Step 1: Design the verification plan with meta-prompting
You have a versioned feature pipeline, embedding features, and a production monitoring dashboard. Verifying each piece individually is necessary but not sufficient. The system-level question is whether they work together.
You may not be sure what a comprehensive verification plan looks like for this system. That uncertainty is a directing opportunity. Ask Claude:
I have a versioned feature pipeline with DVC, embedding-based features using sentence-transformers, and a production monitoring dashboard with disaggregated metrics. Help me design a comprehensive verification plan. What should I test to confirm the full system works end-to-end?
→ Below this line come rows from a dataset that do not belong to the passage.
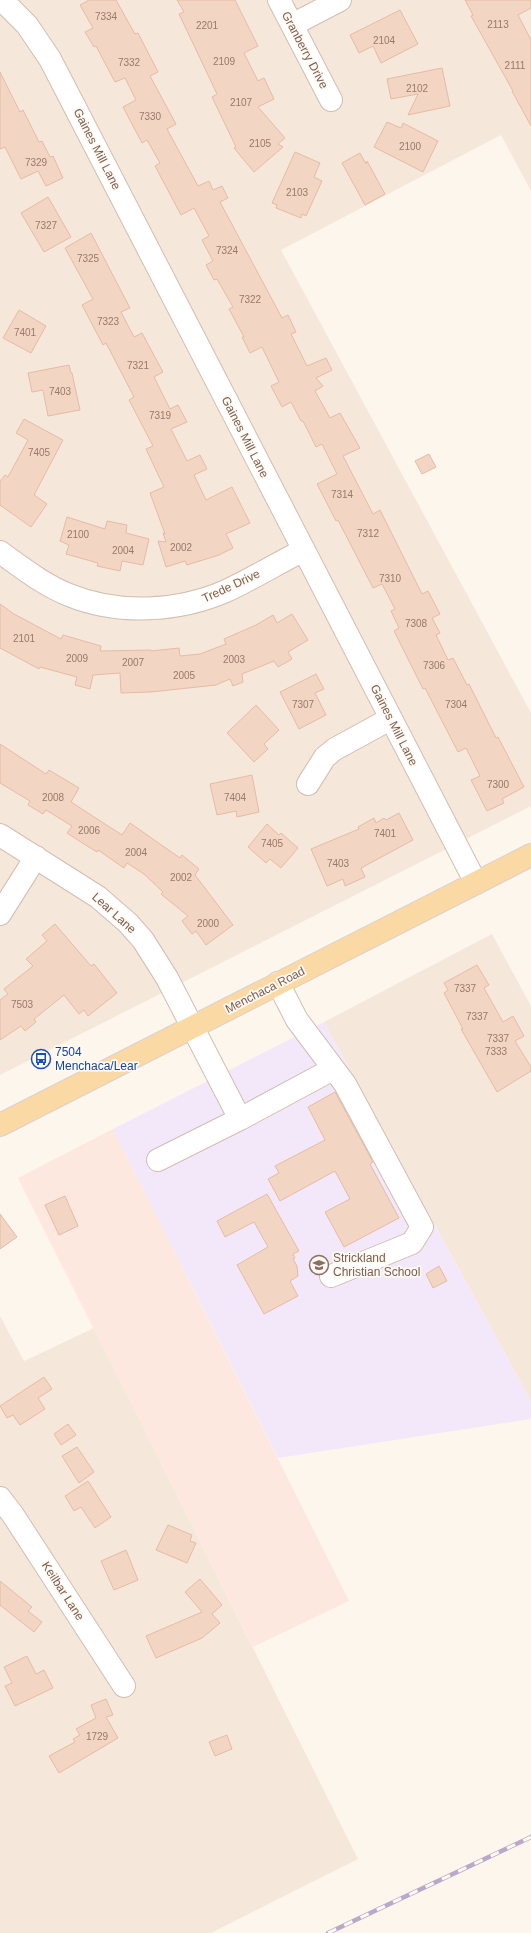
<svg xmlns="http://www.w3.org/2000/svg" width="531" height="1933" font-family="Arial,sans-serif">
<style>
.residential{fill:#f5e8da}
.commercial{fill:#fde8e0}
.education{fill:#f3e8fa}
.building{fill:#f3d5c3;stroke:#e6bba3}
.lines{fill:none;stroke-linecap:round;stroke-linejoin:round}
.minor-casing{stroke:#d1beb0;stroke-width:24}
.major-casing{stroke:#dad1cd;stroke-width:24}
.minor{stroke:#fff;stroke-width:22}
.major{stroke:#fbd9a5;stroke-width:22}
.rail-casing{stroke:#b9a8c9;stroke-width:4.5}
.rail{stroke:#fffaf3;stroke-width:3;stroke-dasharray:9;stroke-linecap:butt}
.labels{text-anchor:middle;dominant-baseline:central;stroke-width:3.5;stroke-linejoin:round;paint-order:stroke}
.number-label{font-size:10px;fill:#987a6a}
.street-label{font-size:12px;fill:#7a5c4d;stroke:#fffaf3}
.transit-label{font-size:12px;fill:#164399;stroke:#fffaf3;text-anchor:start}
.education-label{font-size:12px;fill:#785e54;stroke:#fffaf3;text-anchor:start}
</style>
<rect width="100%" height="100%" fill="#fdf6ec"/>
<path class="residential" d="M0,0H531V191L501,135L281,250L531,713V806L0,1075Z
M492,934L531,1006V1401L324,1022Z
M0,1316L24,1361L94,1328L358,1859L211,1933H0Z"/>
<path class="commercial" d="M113,1129L349,1601L253,1647L18,1178Z"/>
<path class="education" d="M324,1022L531,1401V1419L278,1458L113,1129Z"/>
<path class="building" d="M89,0H116L135,34L138,33L158,72L150,76L176,124L167,129L198,186L209,181L213,190L222,186L228,198L220,202L282,318L288,315L296,332L291,334L307,366L326,358L332,370L316,378L323,386L315,391L330,418L340,413L360,448L343,456L373,514L380,510L422,594L428,591L440,614L432,618L440,633L436,635L448,660L453,658L467,685L469,684L496,738L498,737L524,787L502,799L504,803L487,811L471,780L480,776L466,748L458,752L425,688L423,689L394,631L399,628L391,611L395,609L382,584L373,588L338,520L336,521L317,484L337,474L322,444L316,447L303,421H301L291,402L282,407L271,386L279,382L262,347L250,353L242,337H244L229,309L233,307L217,279L214,280L206,265L213,261L202,240L209,236L194,208L181,215L155,166L160,163L147,140L142,143L123,107L136,100L125,78L115,82L96,46L94,47L85,32L93,28L80,5Z
M177,0H235L258,46L244,53L258,81L264,78L274,99L258,107L285,138L278,144L283,147L254,172L234,148L236,147L212,97L217,94L179,14L184,12Z
M465,0H531V8L518,15L531,40V126L512,91H513L471,16L473,15Z
M400,10L418,44L381,63L373,46L359,53L350,35Z
M442,68L450,106L408,115L418,94L391,99L387,79Z
M0,72L20,112L23,110L39,142L42,141L50,157L53,156L63,178L46,186L38,171L21,179L5,147L0,149Z
M387,122L401,128L403,123L438,141L423,172L374,147Z
M295,152L320,163L314,177L322,181L306,216L302,214L301,218L276,208L277,205L272,203Z
M360,153L366,164L367,161L385,194L365,205L342,163Z
M48,197L71,237L44,252L21,213Z
M91,233L130,308L121,312L134,337L142,333L163,372L154,377L170,409L178,405L187,422L171,429L187,461L200,455L207,469L194,475L206,500L232,487L250,523L226,534L233,548L219,555L187,565L185,561L166,567L158,541L166,542L163,533L165,534L150,493L164,487L146,449L153,446L129,400L134,397L106,343L103,345L82,305L93,299L65,248Z
M19,310L46,326L31,353L3,338Z
M69,365L71,373H72L80,410L48,416L43,390L32,392L28,373Z
M24,419L63,440L34,495L47,504L31,527L0,505V481L5,475L8,477L28,440L16,433Z
M429,454L436,467L422,474L415,461Z
M67,517L105,529L107,521L127,525L126,533L149,539L143,565L122,561L120,571L97,566L98,563L66,554L69,545L60,541Z
M0,604L14,614L61,639L63,635L101,646L100,651L151,650V651L179,648L180,656L200,654L226,644L224,639L256,625L273,615L277,623L292,614L308,640L288,652L292,659L278,667L274,661L242,674L243,682L233,686L230,679L216,685L151,692L121,693L120,673L93,675L90,689L75,685L77,677L40,667L39,669L0,648Z
M316,674L324,689L315,693L326,715L299,729L280,692Z
M256,705L279,730L264,744L268,749L254,762L227,733Z
M0,744L46,774L49,770L79,788L71,802L122,835L130,823L180,858L182,855L199,869L195,875L233,925L206,945L196,931L192,934L182,921L188,916L161,894L163,892L144,874L127,863L124,868L98,850L97,852L84,844L67,833L72,826L46,810L43,814L28,805L30,801L0,783Z
M252,775L259,812L237,817L236,811L217,815L210,784Z
M399,813L413,840L361,868L365,877L345,886L343,879L327,886L311,849L359,829L358,827L374,818L376,823L384,818L386,820Z
M267,824L279,835L281,833L298,848L281,868L270,859L266,863L248,847Z
M55,924L91,966L94,964L117,993L88,1016L84,1010L79,1014L64,995L34,1019L36,1022L25,1031L21,1026L0,1040V1000L8,994L4,989L33,966L26,959L47,941L42,935Z
M477,965L489,985L484,988L503,1022L513,1016L524,1036L515,1041L531,1067V1071L497,1092L461,1029H463L444,993L448,990L444,983Z
M335,1092L373,1162L370,1164L399,1218L344,1247L325,1212L350,1199L335,1171L280,1201L268,1179L279,1173L275,1166L325,1140L308,1107Z
M267,1194L299,1251L293,1254L295,1258L293,1259L297,1266L298,1276L290,1281L298,1296L264,1314L237,1265L268,1247L254,1222L225,1237L217,1221Z
M65,1196L78,1226L59,1235L45,1205Z
M0,1214L17,1237L0,1249Z
M439,1266L447,1281L433,1288L426,1274Z
M44,1377L52,1389L38,1398L45,1409L20,1425L13,1415L7,1418L0,1406Z
M68,1424L76,1435L61,1445L54,1434Z
M77,1447L94,1472L79,1483L62,1456Z
M88,1481L111,1517L95,1528L81,1507L74,1511L65,1496Z
M168,1525L192,1535L190,1541L196,1543L187,1563L156,1550Z
M126,1550L138,1580L114,1590L101,1561Z
M200,1579L222,1605L212,1614L220,1623L202,1638L156,1658L146,1636L202,1612L185,1592Z
M0,1581L32,1607L28,1611L42,1622L34,1632L0,1605Z
M27,1656L36,1674L44,1670L53,1688L15,1706L5,1686L12,1683L4,1667Z
M106,1699L113,1715L106,1717L118,1738L59,1773L49,1756L75,1742L73,1739L80,1735L76,1729L96,1718L91,1705Z
M227,1735L232,1749L215,1756L209,1742Z"/>
<g class="lines">
<g class="minor-casing">
<path id="minor" d="M2,0L27,25L50,59L476,883
M279,0L331,100
M292,25L340,0
M0,552C22,568 44,585 69,595C118,615 178,612 226,591C252,579 278,563 304,550
M308,784L325,757L335,749L390,719
M0,835L98,897L128,923L143,940L167,978L240,1119
M0,914L36,857
M278,983L297,1020L345,1084L422,1227L412,1243L331,1276
M158,1160L240,1119L333,1069
M0,1498L13,1515L124,1686"/>
</g>
<g class="major-casing">
<path id="major" d="M0,1125L531,855"/>
</g>
<use href="#minor" class="minor"/>
<use href="#major" class="major"/>
<g class="rail-casing">
<path id="rail" d="M328,1933L531,1837"/>
</g>
<use href="#rail" class="rail"/>
</g>
<defs>
<g id="bus-ring" transform="scale(1)"><circle r="9.5" fill="#fffaf3" stroke="#1a4fb4" stroke-width="1.5"/><path d="M-5-6H5V4H4V6H2V4H-2V6H-4V4H-5ZM-3.5-4V0h7V-4ZM-3.5 1.2v1.5H-2V1.2ZM2 1.2v1.5H3.5V1.2Z" fill="#1a4fb4"/></g>
<g id="school-ring" transform="scale(1)"><circle r="9.5" fill="#fffaf3" stroke="#8d6e63" stroke-width="1.5"/><path d="M0-5L7-2L0 1L-7-2ZM-4 1L0 2.5L4 1V4Q0 6-4 4Z" fill="#8d6e63"/></g>
</defs>
<g fill-rule="evenodd">
<use href="#bus-ring" x="41" y="1059"/>
<use href="#school-ring" x="319" y="1265"/>
</g>
<g class="labels">
<g class="number-label">
<text x="106" y="16">7334</text>
<text x="498" y="24">2113</text>
<text x="207" y="25">2201</text>
<text x="384" y="40">2104</text>
<text x="224" y="61">2109</text>
<text x="129" y="62">7332</text>
<text x="515" y="65">2111</text>
<text x="417" y="88">2102</text>
<text x="241" y="102">2107</text>
<text x="150" y="116">7330</text>
<text x="260" y="143">2105</text>
<text x="410" y="146">2100</text>
<text x="36" y="162">7329</text>
<text x="297" y="192">2103</text>
<text x="46" y="225">7327</text>
<text x="227" y="250">7324</text>
<text x="88" y="258">7325</text>
<text x="250" y="299">7322</text>
<text x="108" y="321">7323</text>
<text x="25" y="332">7401</text>
<text x="138" y="365">7321</text>
<text x="60" y="391">7403</text>
<text x="160" y="415">7319</text>
<text x="39" y="452">7405</text>
<text x="342" y="494">7314</text>
<text x="368" y="533">7312</text>
<text x="78" y="534">2100</text>
<text x="181" y="547">2002</text>
<text x="123" y="550">2004</text>
<text x="390" y="578">7310</text>
<text x="416" y="623">7308</text>
<text x="24" y="638">2101</text>
<text x="77" y="658">2009</text>
<text x="234" y="659">2003</text>
<text x="133" y="662">2007</text>
<text x="434" y="665">7306</text>
<text x="184" y="675">2005</text>
<text x="303" y="704">7307</text>
<text x="456" y="704">7304</text>
<text x="498" y="784">7300</text>
<text x="53" y="797">2008</text>
<text x="235" y="797">7404</text>
<text x="89" y="830">2006</text>
<text x="385" y="833">7401</text>
<text x="272" y="843">7405</text>
<text x="136" y="852">2004</text>
<text x="338" y="863">7403</text>
<text x="181" y="877">2002</text>
<text x="208" y="923">2000</text>
<text x="465" y="988">7337</text>
<text x="22" y="1004">7503</text>
<text x="477" y="1016">7337</text>
<text x="498" y="1038">7337</text>
<text x="496" y="1051">7333</text>
<text x="97" y="1736">1729</text>
</g>
<g class="street-label">
<text transform="translate(305 50) rotate(62)">Granberry Drive</text>
<text transform="translate(97 149) rotate(63)">Gaines Mill Lane</text>
<text transform="translate(245 437) rotate(63)">Gaines Mill Lane</text>
<text transform="translate(231 586) rotate(-25)">Trede Drive</text>
<text transform="translate(394 725) rotate(63)">Gaines Mill Lane</text>
<text transform="translate(114 913) rotate(42)">Lear Lane</text>
<text transform="translate(265 990) rotate(-27)">Menchaca Road</text>
<text transform="translate(63 1591) rotate(57)">Keilbar Lane</text>
</g>
<g class="transit-label">
<text x="55" y="1052">7504<tspan x="55" dy="14">Menchaca/Lear</tspan></text>
</g>
<g class="education-label">
<text x="333" y="1258">Strickland<tspan x="333" dy="14">Christian School</tspan></text>
</g>
</g>
</svg>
AI will generate a verification plan. Read it critically. Does it cover DVC reproducibility? Does it check the embedding train/test boundary? Does it test the monitoring sensitivity to drift? Does it verify the dashboard shows accurate disaggregated metrics? AI's verification plans tend to be biased toward failure modes it recognizes from common patterns -- it may miss context-specific checks that matter for this particular system.
Adjust the plan. Add checks it missed. Remove checks that are redundant. This is meta-prompting: using AI to help design the verification, then evaluating the design with your own judgment.
Step 2: Execute the verification plan
Run every check in the plan.
DVC reproducibility: check out a previous commit, run dvc checkout, confirm the features match exactly. This proves any historical experiment is reproducible.
Embedding boundary: confirm that embeddings were generated on the training set first, then applied to the test set. Check the sample counts -- training and test should be clearly separated.
Monitoring sensitivity: run the monitoring on the production data. Confirm the simulated drift triggers an alert for the 25-34 age group. Confirm the aggregate view does not show the problem. Confirm the disaggregated view does.
Dashboard accuracy: verify that the numbers on the dashboard match the computed values. A dashboard that displays incorrect metrics is worse than no dashboard.
Step 3: Document the versioning strategy
Write documentation for the feature versioning system. This is a communication artifact -- the next person who works on this codebase needs to understand what is tracked, why, and how to reproduce any experiment.
Cover: what DVC tracks (raw data, tabular features, embedding features, model artifacts), how to reproduce a historical experiment (check out the commit, run dvc checkout, run dvc repro), and how the feature store is organized (separate directories for raw, prepared, features, and model).
Step 4: Push to GitHub
Ask Claude to create a README that covers the project: what was built, how to reproduce, what the monitoring tracks, and how to interpret the dashboard. Then push the full project to GitHub.
The README should be specific to this project -- not a generic template. Someone reading it should understand why features are versioned, what the monitoring catches, and how to use the dashboard.
Step 5: Deliver to Max
Present the complete system to Max: a versioned feature pipeline with tabular and embedding features, a recommendation model, and a monitoring dashboard with business-language metrics for his merchandising team.
Max responds with enthusiasm. The recommendations are better. The monitoring gives his team visibility. The versioning means they can trace any recommendation back to the features that produced it.
He has one more thought: "Next project -- we do the visual similarity thing, ja?" Image-based features, deferred from Unit 3. A good sign. The work is done, and the client is already thinking about what comes next.
Check: All verification checks pass: DVC reproduces features exactly, embeddings are generated only on training data, monitoring catches simulated drift with disaggregated metrics, and the README documents the full system.